### Data for analysis:
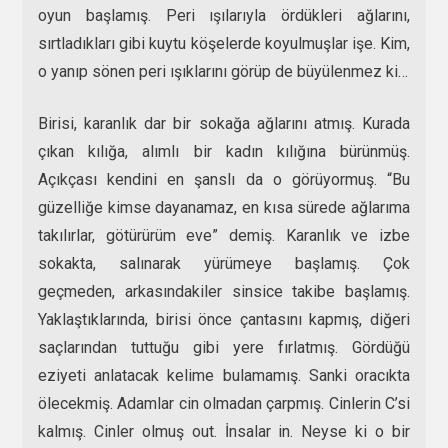
oyun başlamış. Peri ışılarıyla ördükleri ağlarını,
sırtladıkları gibi kuytu köşelerde koyulmuşlar işe. Kim,
o yanıp sönen peri ışıklarını görüp de büyülenmez ki…
Birisi, karanlık dar bir sokağa ağlarını atmış. Kurada
çıkan kılığa, alımlı bir kadın kılığına bürünmüş.
Açıkçası kendini en şanslı da o görüyormuş. “Bu
güzelliğe kimse dayanamaz, en kısa sürede ağlarıma
takılırlar, götürürüm eve” demiş. Karanlık ve izbe
sokakta, salınarak yürümeye başlamış. Çok
geçmeden, arkasındakiler sinsice takibe başlamış.
Yaklaştıklarında, birisi önce çantasını kapmış, diğeri
saçlarından tuttuğu gibi yere fırlatmış. Gördüğü
eziyeti anlatacak kelime bulamamış. Sanki oracıkta
ölecekmiş. Adamlar cin olmadan çarpmış. Cinlerin C’si
kalmış. Cinler olmuş out. İnsalar in. Neyse ki o bir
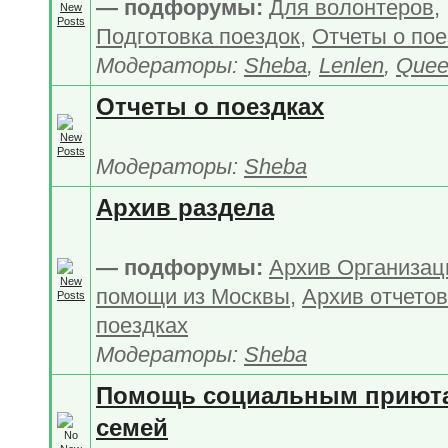
— подфорумы:
Для волонтеров
,
Подготовка поездок
,
Отчеты о пое
Модераторы:
Sheba
,
Lenlen
,
Quee
Отчеты о поездках
Модераторы:
Sheba
Архив раздела
— подфорумы:
Архив Организац
помощи из Москвы
,
Архив отчетов
поездках
Модераторы:
Sheba
Помощь социальным приют
семей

### What you need to do:
Repeat the lines from the beginning of the records through the line containing "çıkan kılığa, alımlı", including that line, without the pictures.

### Your response:
oyun başlamış. Peri ışılarıyla ördükleri ağlarını,
sırtladıkları gibi kuytu köşelerde koyulmuşlar işe. Kim,
o yanıp sönen peri ışıklarını görüp de büyülenmez ki…
Birisi, karanlık dar bir sokağa ağlarını atmış. Kurada
çıkan kılığa, alımlı bir kadın kılığına bürünmüş.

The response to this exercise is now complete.